» What you have to do
Below are records to transcribe in full and unchanged; omit every picture.
::: Data in this exercise :::
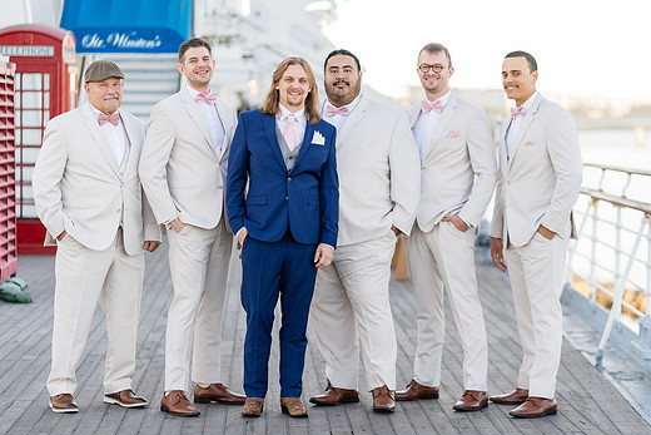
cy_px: 211
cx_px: 329
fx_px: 1881
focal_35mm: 104
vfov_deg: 13.2
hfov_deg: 19.6
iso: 100
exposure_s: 1/400
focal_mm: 85
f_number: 1.8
:::
» Written answer
cy_px: 211
cx_px: 329
fx_px: 1881
focal_35mm: 104
vfov_deg: 13.2
hfov_deg: 19.6
iso: 100
exposure_s: 1/400
focal_mm: 85
f_number: 1.8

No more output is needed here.